26 God heeft uit één mens alle volken gemaakt. En hij gaf de mensen de hele aarde om op te leven. Hij bepaalde waar ze moesten gaan wonen, en voor hoe lang. 27 Zo zorgt hij ervoor dat de mensen hem zoeken. Ze proberen hem te vinden, ook al is dat moeilijk. Toch is hij niet ver bij ons vandaan. 28 Want God laat ons leven, bewegen en bestaan. Eén van jullie Griekse dichters heeft gezegd: ‘God heeft ons gemaakt. Wij lijken op hem.’
29 Ja, wij lijken op God. Maar we kunnen geen beeld maken dat echt op God lijkt. Zelfs niet als we goud voor dat beeld gebruiken, of zilver of steen. Want het blijft gewoon een beeld dat door mensen bedacht en gemaakt is.’
De meeste mensen geloven Paulus niet
30 Paulus eindigde zijn toespraak met deze woorden: ‘Lange tijd leefden de mensen zonder God te kennen. God heeft hen daar niet voor gestraft. Maar nu wil God dat alle mensen gaan doen wat hij wil. Iedereen moet een nieuw leven beginnen. 31 Want de dag komt dat God zal rechtspreken over de wereld. God heeft die dag zelf bepaald. En hij heeft een man uitgekozen om namens hem recht te spreken. Iedereen kan weten dat dit echt gaat gebeuren. Want God heeft die man uit de dood laten opstaan.’
32 Toen Paulus over de opstanding uit de dood begon te vertellen, gingen sommige mensen lachen.

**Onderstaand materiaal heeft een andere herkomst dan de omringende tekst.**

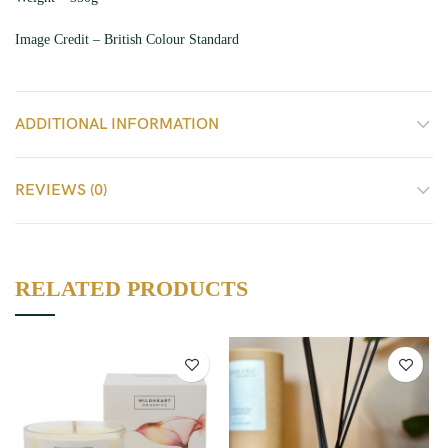
Image Credit – British Colour Standard
ADDITIONAL INFORMATION
REVIEWS (0)
RELATED PRODUCTS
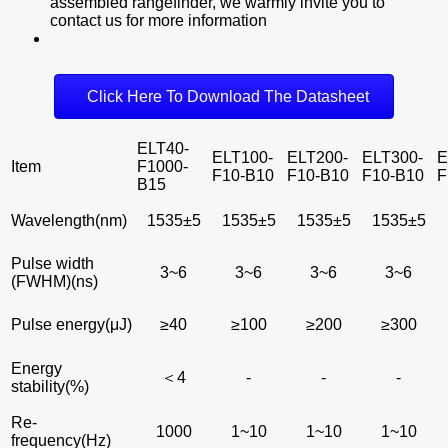
assembled rangefinder, we warmly invite you to
contact us for more information
Click Here To Download The Datasheet
ELT40-
ELT100-
ELT200-
ELT300-
E
Item
F1000-
F10-B10
F10-B10
F10-B10
F
B15
Wavelength(nm)
1535±5
1535±5
1535±5
1535±5
Pulse width
3~6
3~6
3~6
3~6
(FWHM)(ns)
Pulse energy(μJ)
≥40
≥100
≥200
≥300
Energy
＜4
-
-
-
stability(%)
Re-
1000
1~10
1~10
1~10
frequency(Hz)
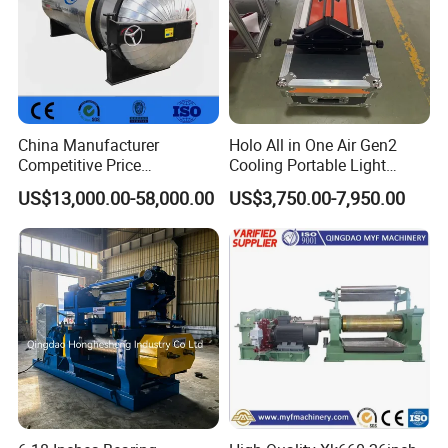
China Manufacturer
Holo All in One Air Gen2
Competitive Price
Cooling Portable Light
Vulcanizer Autoclave for
Weight Conveyor Belt (PVC
US$13,000.00-58,000.00
US$3,750.00-7,950.00
Rubber Roller Vulcanization
PU) Splice Press Machine
Mixing unit
Single screw extruder heating unit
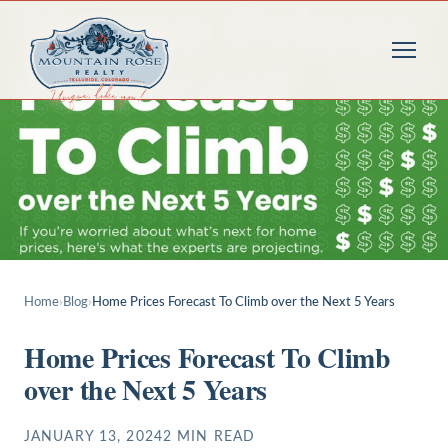
Home
›
Blog
›
Home Prices Forecast To Climb over the Next 5 Years
Home Prices Forecast To Climb
over the Next 5 Years
JANUARY 13, 2024
2
MIN READ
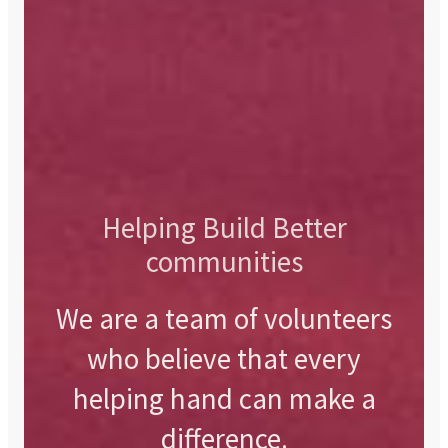
Helping Build Better
communities
We are a team of volunteers
who believe that every
helping hand can make a
difference.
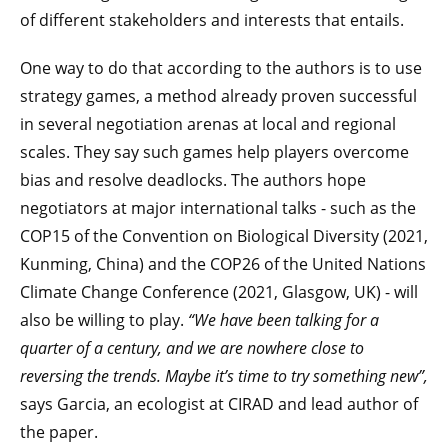
of different stakeholders and interests that entails.
One way to do that according to the authors is to use
strategy games, a method already proven successful
in several negotiation arenas at local and regional
scales. They say such games help players overcome
bias and resolve deadlocks. The authors hope
negotiators at major international talks - such as the
COP15 of the Convention on Biological Diversity (2021,
Kunming, China) and the COP26 of the United Nations
Climate Change Conference (2021, Glasgow, UK) - will
also be willing to play.
“We have been talking for a
quarter of a century, and we are nowhere close to
reversing the trends. Maybe it’s time to try something new”,
says Garcia, an ecologist at CIRAD and lead author of
the paper.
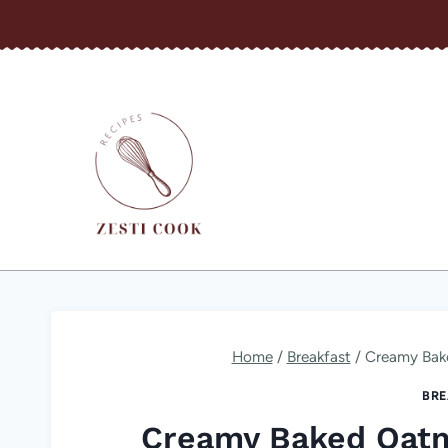
Skip
to
content
Home
/
Breakfast
/
Creamy Bake
BRE
Creamy Baked Oatm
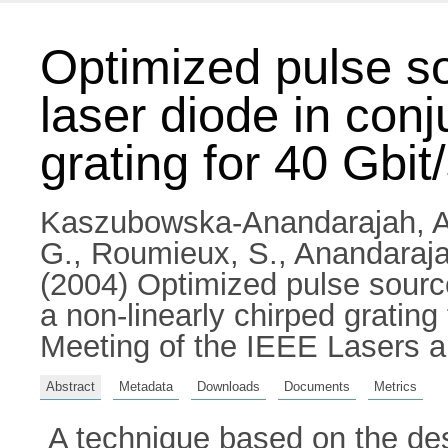
Optimized pulse s
laser diode in conj
grating for 40 Gbi
Kaszubowska-Anandarajah, A
G.
,
Roumieux, S.
,
Anandaraja
(2004) Optimized pulse source
a non-linearly chirped gratin
Meeting of the IEEE Lasers a
Abstract
Metadata
Downloads
Documents
Metrics
A technique based on the des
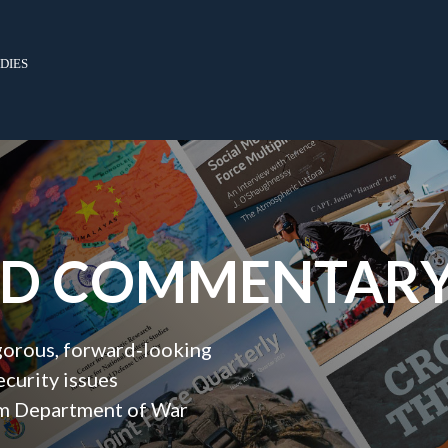
dies
ND COMMENTAR
igorous, forward‑looking
ecurity issues
orm Department of War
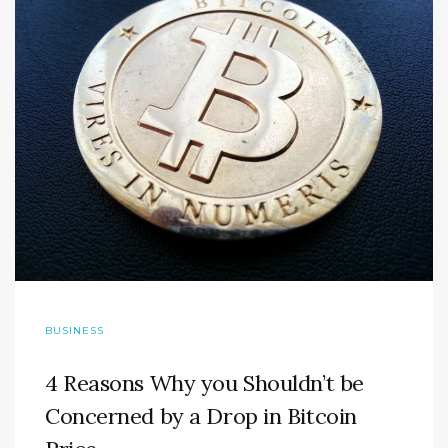
BUSINESS
4 Reasons Why you Shouldn’t be
Concerned by a Drop in Bitcoin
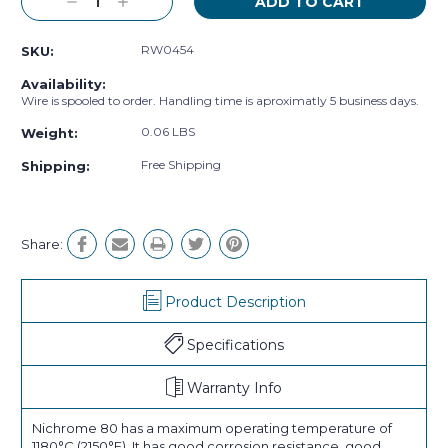
Decrease
Increase
Quantity:
Quantity:
RW0454
SKU:
Availability:
Wire is spooled to order. Handling time is aproximatly 5 business days.
0.06 LBS
Weight:
Free Shipping
Shipping:
Share:
Product Description
Specifications
Warranty Info
Nichrome 80 has a maximum operating temperature of
1180°C (2150°F). It has good corrosion resistance, good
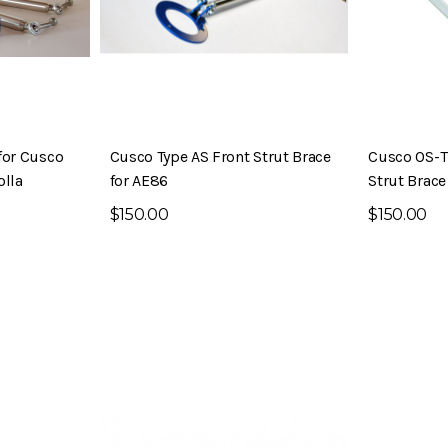
for Cusco
Cusco Type AS Front Strut Brace
Cusco OS-T
olla
for AE86
Strut Brace
$150.00
$150.00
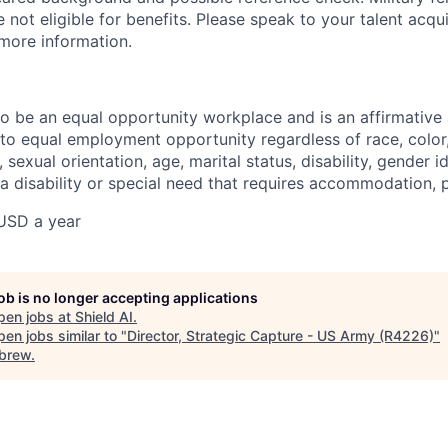
not eligible for benefits. Please speak to your talent acqui
 more information.
 to be an equal opportunity workplace and is an affirmative
o equal employment opportunity regardless of race, color, 
, sexual orientation, age, marital status, disability, gender i
 a disability or special need that requires accommodation, 
USD a year
job is no longer accepting applications
pen jobs at
Shield AI
.
en jobs similar to "
Director, Strategic Capture - US Army (R4226)
"
brew
.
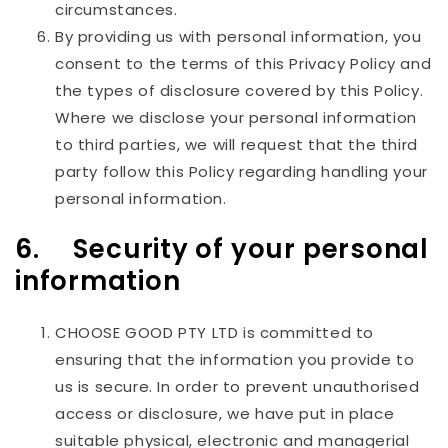
circumstances.
By providing us with personal information, you
consent to the terms of this Privacy Policy and
the types of disclosure covered by this Policy.
Where we disclose your personal information
to third parties, we will request that the third
party follow this Policy regarding handling your
personal information.
6. Security of your personal
information
CHOOSE GOOD PTY LTD
is committed to
ensuring that the information you provide to
us is secure. In order to prevent unauthorised
access or disclosure, we have put in place
suitable physical, electronic and managerial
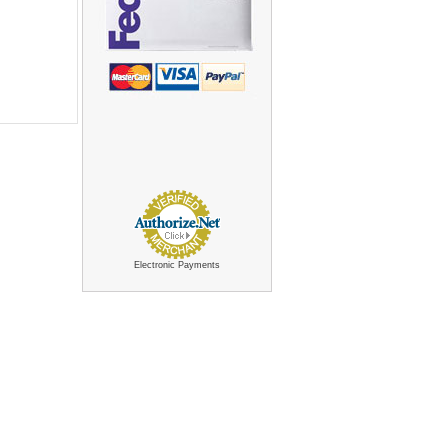
Electronic Payments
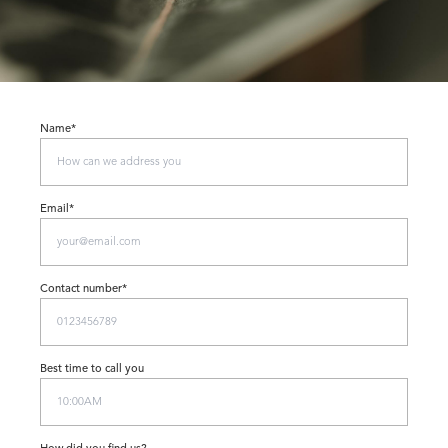
Name*
Email*
Contact number*
Best time to call you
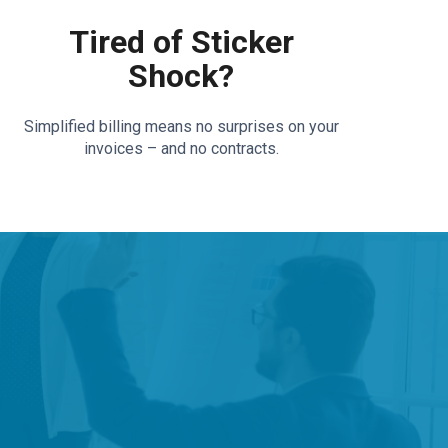
Tired of Sticker
Shock?
Simplified billing means no surprises on your
invoices – and no contracts.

Maar anderen zeiden: ‘Daar mag u ons een andere keer meer over vertellen.’ 33 Toen ging Paulus weg van het plein.
34 Een paar mensen sloten zich aan bij Paulus en gingen in Jezus geloven. Er was een bestuurder van de stad bij, die Dionysius heette, en een vrouw die Damaris heette, en er waren nog een paar anderen.